> _WORK ORDER 1_: In the text about My Week With Marilyn, where and on what date will the film have its World Premiere?
> _WORK ORDER 2_: Please continue the text about the film My Week With Marilyn, starting right after its last sentence.

> _TEXT PASSAGE_:

MY WEEK WITH MARILYN
Simon Curtis, 2011, UK, 96min
One of the most exciting actresses working today, Michelle Williams accomplishes the near-impossible—portraying Marilyn Monroe as an actual person, not just an easily caricatured icon—in this charming bio-pic centering around the production of Laurence Olivier's film The Prince and the Showgirl. Based on two memoirs by Colin Clark (Eddie Redmayne), who worked as an assistant on Olivier’s film, My Week With Marilyn depicts Monroe’s numerous clashes with her imperious, classically trained director (played with great relish by Kenneth Branagh), maddened by his star’s method acting and her ever-present drama coach, Paula Strasberg (Zoë Wanamaker). Williams captures not only Monroe’s notorious fragility, both on-screen and off-, but also her magical, unclassifiable charisma. A Weinstein Company release.
WEEK WITH MARILYN will make its World Premiere as the Centerpiece Gala selection, screening at Alice Tully Hall on Sunday, October 9.
"After seeing Marilyn Monroe so often portrayed in films as a caricature, it is a pleasure to see this complex personality and unique on-screen presence portrayed so well by such a talented actress as Michelle Williams," says Richard Peña, Selection Committee Chair & Program Director, The Film Society of Lincoln Center.
Based on Colin Clark’s diaries, MY WEEK WITH MARILYN, is set in the early summer of 1956, when a 23 year-old Colin Clark (Eddie Redmayne), just down from Oxford and determined to make his way in the film business, worked as a lowly assistant on the set of THE PRINCE AND THE SHOWGIRL. It was the film that famously united Sir Laurence Olivier (Kenneth Branagh) and Marilyn Monroe (Michelle Williams), who was also on honeymoon with her new husband, the playwright Arthur Miller (Dougray Scott).
Nearly 40 years on, Clark’s diary account The Prince, the Showgirl and Me was published, but one week was missing - which was published some years later as My Week with Marilyn. This is the story of that week. When Arthur Miller leaves England, the coast is clear for Clark to introduce Monroe to some of the pleasures of British life; an idyllic week in which he escorted a Monroe who was desperate to get away from her retinue of Hollywood hangers-on and the pressures of work.

> _DATASET CONTENT_:
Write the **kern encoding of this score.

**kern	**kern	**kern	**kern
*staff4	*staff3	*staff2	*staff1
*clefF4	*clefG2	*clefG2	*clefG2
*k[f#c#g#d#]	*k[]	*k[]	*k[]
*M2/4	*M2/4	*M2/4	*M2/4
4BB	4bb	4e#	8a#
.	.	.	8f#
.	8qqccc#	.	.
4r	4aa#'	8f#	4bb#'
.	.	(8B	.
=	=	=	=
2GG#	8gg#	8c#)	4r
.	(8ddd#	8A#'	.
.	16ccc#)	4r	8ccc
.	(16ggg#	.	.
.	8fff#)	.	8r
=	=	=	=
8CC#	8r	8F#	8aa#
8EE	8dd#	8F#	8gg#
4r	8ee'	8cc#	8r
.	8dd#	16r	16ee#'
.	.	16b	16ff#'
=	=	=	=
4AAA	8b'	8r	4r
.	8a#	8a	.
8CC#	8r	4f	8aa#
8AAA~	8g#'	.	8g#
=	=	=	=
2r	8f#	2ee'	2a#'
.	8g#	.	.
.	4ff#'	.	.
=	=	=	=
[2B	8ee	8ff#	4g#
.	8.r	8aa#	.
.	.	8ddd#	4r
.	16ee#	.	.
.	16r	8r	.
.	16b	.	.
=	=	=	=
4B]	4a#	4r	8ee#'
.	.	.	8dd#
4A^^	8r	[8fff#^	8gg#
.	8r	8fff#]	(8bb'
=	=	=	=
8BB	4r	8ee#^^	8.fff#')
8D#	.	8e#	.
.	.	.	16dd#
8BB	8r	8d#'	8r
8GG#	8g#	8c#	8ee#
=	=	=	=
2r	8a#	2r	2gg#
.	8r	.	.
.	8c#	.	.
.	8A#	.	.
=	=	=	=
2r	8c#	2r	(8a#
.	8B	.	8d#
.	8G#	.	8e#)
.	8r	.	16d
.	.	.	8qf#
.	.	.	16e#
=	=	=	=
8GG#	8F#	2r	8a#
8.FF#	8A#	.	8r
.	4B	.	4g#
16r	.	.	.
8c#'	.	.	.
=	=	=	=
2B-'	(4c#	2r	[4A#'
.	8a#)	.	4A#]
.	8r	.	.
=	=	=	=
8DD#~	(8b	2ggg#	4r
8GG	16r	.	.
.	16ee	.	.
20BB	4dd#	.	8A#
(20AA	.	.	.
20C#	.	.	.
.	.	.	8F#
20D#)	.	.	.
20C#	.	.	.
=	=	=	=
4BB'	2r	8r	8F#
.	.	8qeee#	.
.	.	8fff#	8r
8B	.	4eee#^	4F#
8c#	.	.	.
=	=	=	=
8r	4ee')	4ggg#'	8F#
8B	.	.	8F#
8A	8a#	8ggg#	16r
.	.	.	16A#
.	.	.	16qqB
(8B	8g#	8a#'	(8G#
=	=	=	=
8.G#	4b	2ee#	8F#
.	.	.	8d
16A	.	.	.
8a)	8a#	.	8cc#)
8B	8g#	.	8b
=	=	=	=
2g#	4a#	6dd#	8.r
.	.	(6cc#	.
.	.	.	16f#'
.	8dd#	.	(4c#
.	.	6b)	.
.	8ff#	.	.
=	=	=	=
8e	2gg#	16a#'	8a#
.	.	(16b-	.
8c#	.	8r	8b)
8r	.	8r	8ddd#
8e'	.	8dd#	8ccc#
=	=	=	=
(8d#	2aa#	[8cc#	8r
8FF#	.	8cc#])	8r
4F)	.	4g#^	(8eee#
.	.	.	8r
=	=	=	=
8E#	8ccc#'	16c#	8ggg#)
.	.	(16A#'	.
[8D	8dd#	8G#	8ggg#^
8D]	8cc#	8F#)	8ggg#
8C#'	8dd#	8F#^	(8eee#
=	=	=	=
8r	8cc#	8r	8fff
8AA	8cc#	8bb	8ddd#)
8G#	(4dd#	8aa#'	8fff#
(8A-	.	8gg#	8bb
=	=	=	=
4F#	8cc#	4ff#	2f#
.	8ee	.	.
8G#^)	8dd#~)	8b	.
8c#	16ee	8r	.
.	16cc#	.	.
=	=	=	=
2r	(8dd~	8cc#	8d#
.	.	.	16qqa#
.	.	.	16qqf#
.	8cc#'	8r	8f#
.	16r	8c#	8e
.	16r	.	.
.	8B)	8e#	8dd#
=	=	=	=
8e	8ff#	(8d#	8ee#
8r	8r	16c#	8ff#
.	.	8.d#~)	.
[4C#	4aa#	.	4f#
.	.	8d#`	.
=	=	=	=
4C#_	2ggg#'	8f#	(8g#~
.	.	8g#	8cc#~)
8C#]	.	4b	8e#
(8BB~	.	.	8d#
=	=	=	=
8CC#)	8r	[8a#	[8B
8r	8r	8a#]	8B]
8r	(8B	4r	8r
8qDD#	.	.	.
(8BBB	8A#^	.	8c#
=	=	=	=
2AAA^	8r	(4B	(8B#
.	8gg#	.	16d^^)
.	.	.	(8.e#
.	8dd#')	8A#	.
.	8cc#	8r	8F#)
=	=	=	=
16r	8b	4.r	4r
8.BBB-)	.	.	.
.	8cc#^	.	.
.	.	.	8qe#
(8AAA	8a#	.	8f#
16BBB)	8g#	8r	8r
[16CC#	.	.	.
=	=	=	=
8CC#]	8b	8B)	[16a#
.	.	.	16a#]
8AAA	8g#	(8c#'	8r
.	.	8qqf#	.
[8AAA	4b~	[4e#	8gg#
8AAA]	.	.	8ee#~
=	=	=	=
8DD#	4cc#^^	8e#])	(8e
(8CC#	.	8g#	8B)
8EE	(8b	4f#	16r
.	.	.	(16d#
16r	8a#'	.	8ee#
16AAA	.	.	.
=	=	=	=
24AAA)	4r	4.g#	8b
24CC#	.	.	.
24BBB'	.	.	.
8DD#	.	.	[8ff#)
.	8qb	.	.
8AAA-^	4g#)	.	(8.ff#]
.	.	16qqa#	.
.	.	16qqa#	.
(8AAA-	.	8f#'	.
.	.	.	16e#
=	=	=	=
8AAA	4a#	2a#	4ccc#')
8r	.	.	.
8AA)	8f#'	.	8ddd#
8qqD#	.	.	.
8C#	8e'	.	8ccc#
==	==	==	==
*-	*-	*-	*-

> _TASK ANSWER 1_: At Alice Tully Hall on Sunday, October 9.

> _TASK ANSWER 2_:
Produced by David Parfitt, the Weinstein Company release also stars Dominic Cooper, Judi Dench, Julia Ormond, Zoe Wanamaker, Emma Watson, Toby Jones, Philip Jackson, Geraldine Somerville, Derek Jacobi and Simon Russell Beale. The film is set for a November 4 release.
ONCE UPON A TIME IN ANATOLIA
Nuri Bilge Ceylan, 2011, Turkey, 150min
Winner of the Grand Jury Prize at Cannes, Nuri Bilge Ceylan’s latest begins as a small caravan of cars snakes its way through the nocturnal countryside, looking for where a murdered man was buried. Yet every time the confessed killer points out the grave, the gravediggers come up empty; much of the landscape looks alike, it’s dark out, and anyway the killer claims he was drunk. As the increasingly frustrating investigation wears on, far more is revealed than where the body is buried; through quick looks, furtive gestures and offhand bits of dialogue, Ceylan (Climates, NYFF 2006) reveals in this seemingly pacific Turkish outback a festering world of jealousies and resentments, as the story behind the murder gradually emerges. Impeccably photographed (by Gökhan Tiryaki) and with a stand-out performance by Taner Birsel as a police inspector, this is Ceylan’s most impressive film yet. A Cinema Guild release.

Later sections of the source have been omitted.